Supplied records:
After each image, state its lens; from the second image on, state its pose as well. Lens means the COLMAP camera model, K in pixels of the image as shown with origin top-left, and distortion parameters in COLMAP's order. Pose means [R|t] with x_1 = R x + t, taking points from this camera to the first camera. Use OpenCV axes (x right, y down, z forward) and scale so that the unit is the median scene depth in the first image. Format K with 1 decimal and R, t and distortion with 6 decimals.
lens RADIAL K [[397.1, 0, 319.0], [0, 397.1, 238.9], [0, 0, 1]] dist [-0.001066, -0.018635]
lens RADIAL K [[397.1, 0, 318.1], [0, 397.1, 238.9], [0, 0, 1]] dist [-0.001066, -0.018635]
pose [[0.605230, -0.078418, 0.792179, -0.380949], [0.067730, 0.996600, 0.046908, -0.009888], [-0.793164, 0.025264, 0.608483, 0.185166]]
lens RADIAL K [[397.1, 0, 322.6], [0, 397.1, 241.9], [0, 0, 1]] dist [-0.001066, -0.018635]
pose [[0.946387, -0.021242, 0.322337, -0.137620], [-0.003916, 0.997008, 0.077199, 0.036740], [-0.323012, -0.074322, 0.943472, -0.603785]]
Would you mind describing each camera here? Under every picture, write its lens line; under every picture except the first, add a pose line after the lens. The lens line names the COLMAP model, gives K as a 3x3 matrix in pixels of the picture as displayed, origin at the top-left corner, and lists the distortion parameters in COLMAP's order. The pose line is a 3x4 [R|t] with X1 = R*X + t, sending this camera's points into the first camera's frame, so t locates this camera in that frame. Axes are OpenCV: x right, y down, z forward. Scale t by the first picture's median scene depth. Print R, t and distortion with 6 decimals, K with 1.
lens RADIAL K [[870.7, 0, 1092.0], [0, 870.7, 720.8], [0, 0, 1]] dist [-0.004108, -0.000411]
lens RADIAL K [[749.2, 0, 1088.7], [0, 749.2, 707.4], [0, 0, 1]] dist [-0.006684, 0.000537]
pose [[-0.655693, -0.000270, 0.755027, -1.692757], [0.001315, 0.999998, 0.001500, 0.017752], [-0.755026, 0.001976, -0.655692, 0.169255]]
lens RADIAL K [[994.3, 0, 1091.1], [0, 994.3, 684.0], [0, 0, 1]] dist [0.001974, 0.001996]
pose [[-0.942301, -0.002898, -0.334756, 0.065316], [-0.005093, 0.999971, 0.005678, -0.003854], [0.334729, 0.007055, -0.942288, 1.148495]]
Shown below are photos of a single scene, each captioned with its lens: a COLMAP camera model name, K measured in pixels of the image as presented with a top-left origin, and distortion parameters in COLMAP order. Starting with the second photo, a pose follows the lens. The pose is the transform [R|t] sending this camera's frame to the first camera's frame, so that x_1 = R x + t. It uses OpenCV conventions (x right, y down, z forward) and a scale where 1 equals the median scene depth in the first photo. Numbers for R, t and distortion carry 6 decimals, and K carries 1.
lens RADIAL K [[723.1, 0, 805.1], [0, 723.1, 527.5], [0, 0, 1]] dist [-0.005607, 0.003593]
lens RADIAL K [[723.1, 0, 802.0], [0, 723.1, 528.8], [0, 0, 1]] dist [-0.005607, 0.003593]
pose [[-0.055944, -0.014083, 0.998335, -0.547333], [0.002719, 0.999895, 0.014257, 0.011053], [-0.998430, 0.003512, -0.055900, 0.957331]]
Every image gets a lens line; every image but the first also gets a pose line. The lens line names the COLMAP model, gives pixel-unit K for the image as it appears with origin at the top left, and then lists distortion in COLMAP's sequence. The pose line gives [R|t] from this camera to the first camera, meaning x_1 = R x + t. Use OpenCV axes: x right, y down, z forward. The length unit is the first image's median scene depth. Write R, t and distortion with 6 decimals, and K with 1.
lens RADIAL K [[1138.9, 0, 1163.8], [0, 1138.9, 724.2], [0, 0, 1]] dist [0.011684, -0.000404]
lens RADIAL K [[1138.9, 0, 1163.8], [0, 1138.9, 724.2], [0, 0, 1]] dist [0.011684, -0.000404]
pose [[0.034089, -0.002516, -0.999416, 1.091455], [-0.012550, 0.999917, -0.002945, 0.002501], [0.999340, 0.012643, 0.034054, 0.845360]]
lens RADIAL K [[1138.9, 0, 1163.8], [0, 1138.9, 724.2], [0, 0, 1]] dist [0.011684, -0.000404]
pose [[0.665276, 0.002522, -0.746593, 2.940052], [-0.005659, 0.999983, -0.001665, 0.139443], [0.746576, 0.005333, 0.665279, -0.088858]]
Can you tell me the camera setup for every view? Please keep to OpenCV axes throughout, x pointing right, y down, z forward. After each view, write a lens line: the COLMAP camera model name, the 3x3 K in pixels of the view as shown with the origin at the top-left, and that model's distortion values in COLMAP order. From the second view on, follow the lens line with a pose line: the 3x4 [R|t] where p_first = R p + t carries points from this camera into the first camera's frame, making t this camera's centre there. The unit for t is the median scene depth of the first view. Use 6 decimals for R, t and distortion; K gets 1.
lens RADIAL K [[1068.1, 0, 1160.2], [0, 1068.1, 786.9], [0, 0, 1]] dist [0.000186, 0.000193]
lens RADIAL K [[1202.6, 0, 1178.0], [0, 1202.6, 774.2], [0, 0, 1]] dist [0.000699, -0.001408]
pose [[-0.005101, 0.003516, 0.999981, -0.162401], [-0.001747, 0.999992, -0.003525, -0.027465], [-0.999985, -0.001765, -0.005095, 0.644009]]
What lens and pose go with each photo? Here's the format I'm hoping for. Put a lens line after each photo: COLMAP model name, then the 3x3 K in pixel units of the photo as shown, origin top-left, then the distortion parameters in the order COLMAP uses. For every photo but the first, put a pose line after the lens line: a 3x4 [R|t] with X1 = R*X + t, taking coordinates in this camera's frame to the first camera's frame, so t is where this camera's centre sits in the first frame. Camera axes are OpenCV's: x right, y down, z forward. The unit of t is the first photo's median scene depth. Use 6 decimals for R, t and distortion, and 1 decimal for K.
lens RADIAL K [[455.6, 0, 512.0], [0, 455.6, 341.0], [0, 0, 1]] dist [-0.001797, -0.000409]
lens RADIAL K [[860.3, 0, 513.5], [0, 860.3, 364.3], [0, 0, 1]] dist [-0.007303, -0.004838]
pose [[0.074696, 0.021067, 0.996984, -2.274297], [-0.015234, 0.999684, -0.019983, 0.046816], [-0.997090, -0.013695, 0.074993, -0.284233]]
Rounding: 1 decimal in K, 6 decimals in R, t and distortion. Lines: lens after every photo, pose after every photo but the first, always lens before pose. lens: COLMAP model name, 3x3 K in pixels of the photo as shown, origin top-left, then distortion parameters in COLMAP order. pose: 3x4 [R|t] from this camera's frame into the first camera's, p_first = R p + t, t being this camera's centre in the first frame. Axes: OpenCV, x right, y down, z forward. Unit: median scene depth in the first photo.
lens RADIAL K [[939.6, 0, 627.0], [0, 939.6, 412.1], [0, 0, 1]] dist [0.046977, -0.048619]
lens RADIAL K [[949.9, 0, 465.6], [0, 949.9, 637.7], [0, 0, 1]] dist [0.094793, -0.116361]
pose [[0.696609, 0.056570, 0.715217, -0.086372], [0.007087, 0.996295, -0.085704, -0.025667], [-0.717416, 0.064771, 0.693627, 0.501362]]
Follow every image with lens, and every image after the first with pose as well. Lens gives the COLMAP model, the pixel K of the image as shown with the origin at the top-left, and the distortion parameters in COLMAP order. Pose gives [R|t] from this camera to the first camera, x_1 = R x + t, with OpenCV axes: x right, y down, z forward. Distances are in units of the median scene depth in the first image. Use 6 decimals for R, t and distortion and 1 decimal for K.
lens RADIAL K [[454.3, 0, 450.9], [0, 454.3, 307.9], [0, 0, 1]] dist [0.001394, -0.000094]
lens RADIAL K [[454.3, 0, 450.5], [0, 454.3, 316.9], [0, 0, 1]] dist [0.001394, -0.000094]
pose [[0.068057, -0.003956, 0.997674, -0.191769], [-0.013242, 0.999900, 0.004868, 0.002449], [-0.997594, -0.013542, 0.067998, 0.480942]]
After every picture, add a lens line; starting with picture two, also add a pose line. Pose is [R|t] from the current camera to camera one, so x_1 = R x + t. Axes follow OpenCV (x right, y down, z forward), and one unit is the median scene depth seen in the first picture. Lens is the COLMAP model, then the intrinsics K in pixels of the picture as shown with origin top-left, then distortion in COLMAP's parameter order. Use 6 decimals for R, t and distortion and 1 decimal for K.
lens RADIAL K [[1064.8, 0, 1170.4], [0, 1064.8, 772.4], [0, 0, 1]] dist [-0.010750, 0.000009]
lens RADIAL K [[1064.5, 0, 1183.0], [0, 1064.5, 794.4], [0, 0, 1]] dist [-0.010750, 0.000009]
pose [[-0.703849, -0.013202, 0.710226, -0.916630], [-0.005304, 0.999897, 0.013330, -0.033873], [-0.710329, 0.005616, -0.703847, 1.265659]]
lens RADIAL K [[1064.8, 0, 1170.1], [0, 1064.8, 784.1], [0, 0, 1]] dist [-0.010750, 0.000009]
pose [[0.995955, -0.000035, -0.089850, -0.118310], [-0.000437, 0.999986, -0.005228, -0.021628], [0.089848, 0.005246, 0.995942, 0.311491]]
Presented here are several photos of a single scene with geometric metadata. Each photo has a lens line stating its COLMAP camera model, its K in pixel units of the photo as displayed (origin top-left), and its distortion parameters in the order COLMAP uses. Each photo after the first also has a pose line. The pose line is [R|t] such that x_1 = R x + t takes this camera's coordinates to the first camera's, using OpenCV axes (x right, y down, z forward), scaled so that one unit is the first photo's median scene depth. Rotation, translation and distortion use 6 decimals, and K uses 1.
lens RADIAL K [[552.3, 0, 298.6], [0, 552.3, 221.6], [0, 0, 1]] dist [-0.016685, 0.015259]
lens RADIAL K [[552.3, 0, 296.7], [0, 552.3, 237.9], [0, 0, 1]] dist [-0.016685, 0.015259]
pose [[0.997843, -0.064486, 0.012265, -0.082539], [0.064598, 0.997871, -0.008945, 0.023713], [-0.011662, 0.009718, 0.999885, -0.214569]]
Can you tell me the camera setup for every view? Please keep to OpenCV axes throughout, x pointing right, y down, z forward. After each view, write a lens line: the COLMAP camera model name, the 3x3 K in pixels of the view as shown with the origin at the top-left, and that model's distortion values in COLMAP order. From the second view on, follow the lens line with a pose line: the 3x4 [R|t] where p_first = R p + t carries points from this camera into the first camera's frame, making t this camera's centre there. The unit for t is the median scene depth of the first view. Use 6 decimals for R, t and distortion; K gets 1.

Your goal: Repeat the listing verbatim from the line with "Follow every image" to the line with "-0.013542, 0.067998, 0.480942]]", including both of those lines.

Problem solution:
Follow every image with lens, and every image after the first with pose as well. Lens gives the COLMAP model, the pixel K of the image as shown with the origin at the top-left, and the distortion parameters in COLMAP order. Pose gives [R|t] from this camera to the first camera, x_1 = R x + t, with OpenCV axes: x right, y down, z forward. Distances are in units of the median scene depth in the first image. Use 6 decimals for R, t and distortion and 1 decimal for K.
lens RADIAL K [[454.3, 0, 450.9], [0, 454.3, 307.9], [0, 0, 1]] dist [0.001394, -0.000094]
lens RADIAL K [[454.3, 0, 450.5], [0, 454.3, 316.9], [0, 0, 1]] dist [0.001394, -0.000094]
pose [[0.068057, -0.003956, 0.997674, -0.191769], [-0.013242, 0.999900, 0.004868, 0.002449], [-0.997594, -0.013542, 0.067998, 0.480942]]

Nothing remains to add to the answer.